In the eight-minute video uploaded on YouTube titled “Join the Ranks”, a man named Abu Muhammad al-Indonesi makes an impassioned speech in Indonesian, saying it is an obligation mandated by Allah for Muslims to participate in the fight. In the video, Abu is accompanied by a group of men holding firearms — some wearing military attire. English subtitles are included in the video, with a woman chanting Arabic words in the background.
The video was uploaded onto the site after several other videos emerged voicing local support for the rebel group that has occupied parts of Iraq and Syria.
The Foreign Ministry’s deputy of foreign cooperation, Harry Purwanto, said two Indonesian laws prohibited citizens from joining resistance movements in foreign countries.
“The Citizenship Law says that a person will lose citizenship if, among other (reasons), he or she joins a resistance group against the legitimate government. (While) Article 139A of the Criminal Code also states that a person who joins a resistance movement against the legitimate government can be jailed,” Harry told The Jakarta Post in a phone interview on Thursday.

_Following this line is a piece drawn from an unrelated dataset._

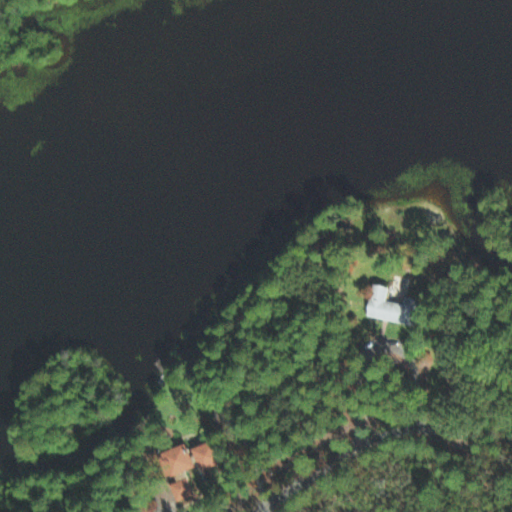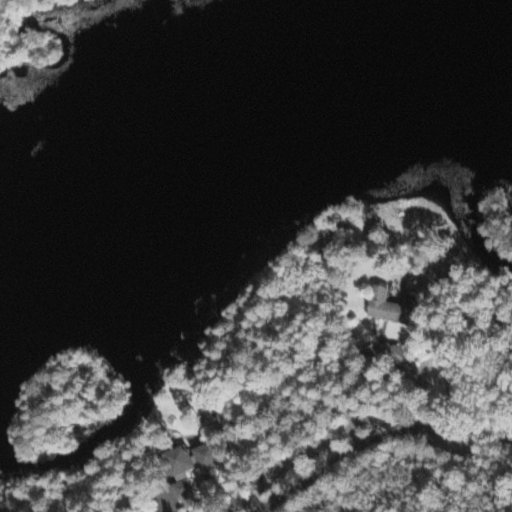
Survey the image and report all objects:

Communication and Information Ministry spokesperson Ismail Cawidu said that the ministry had yet to receive requests to block access to YouTube or to remove the video.
He said the ministry would not urge YouTube to remove the video even though the country’s two largest Islamic mass-organizations, Nahdlatul Ulama (NU) and Muhammadiyah, had deplored the video. “There has been no report to this day.”
The National Police have expressed concern over the videos and growing support for ISIL, but said they could not ban them.
Harry said ISIL troops had been recruiting jihadists in the country since Indonesia sent humanitarian aid to Syria in 2012. Dozens of those recruited have engaged in warfare over the years, even recruiting other jihadists upon returning to Indonesia.
Harry said the hotspots of Indonesian hardliners also possibly serving as jihadist recruitment centres were Ciledug in Tangerang, the State Islamic University in Ciputat (South Tangerang), Bekasi (West Java), Surakarta (Central Java), Malang (East Java) and Bima (West Nusa Tenggara).
National Counterterrorism Agency (BNPT) head Ansyaad Mbai recently said that terrorist convict Abu Bakar Ba’asyir and his network had been actively helping ISIL by seeking donations and recruiting fighters over the past couple of months.
The BNPT estimates that at least 30 Indonesians are involved in the jihadist movement in Iraq under ISIL and in Syria under Jabhat al-Nusra (JN), a prominent Salafi jihadist organisation with links to al-Qaeda.
Terrorism expert Noor Huda Ismail said Indonesia needed to create a counter-narrative against the arguments of ISIL supporters on social media to prevent cyber terrorism, arguing that ISIL’s method of using social media could be very effective, given that many jihad activists in Indonesia were interested in living in an Islamic state, or caliphate.
“The most important thing is to provide the counter-narrative against their [ISIL] arguments,” Noor told the Post in his email.
Noor added that they had grown smarter in their campaigns — not only focusing on violence, such as bombing or shooting their opponents, but also proposing positive activities such as religious sermons and providing wages for the soldiers.
“So, the prospective members will think that joining ISIL will be different from joining a terrorist organisation like al-Qaeda; it will be more like joining an Islamic caliphate,” Noor said.
Noor later also urged the government to draft a law to prohibit Indonesians from engaging in military training outside the country as a preventive measure.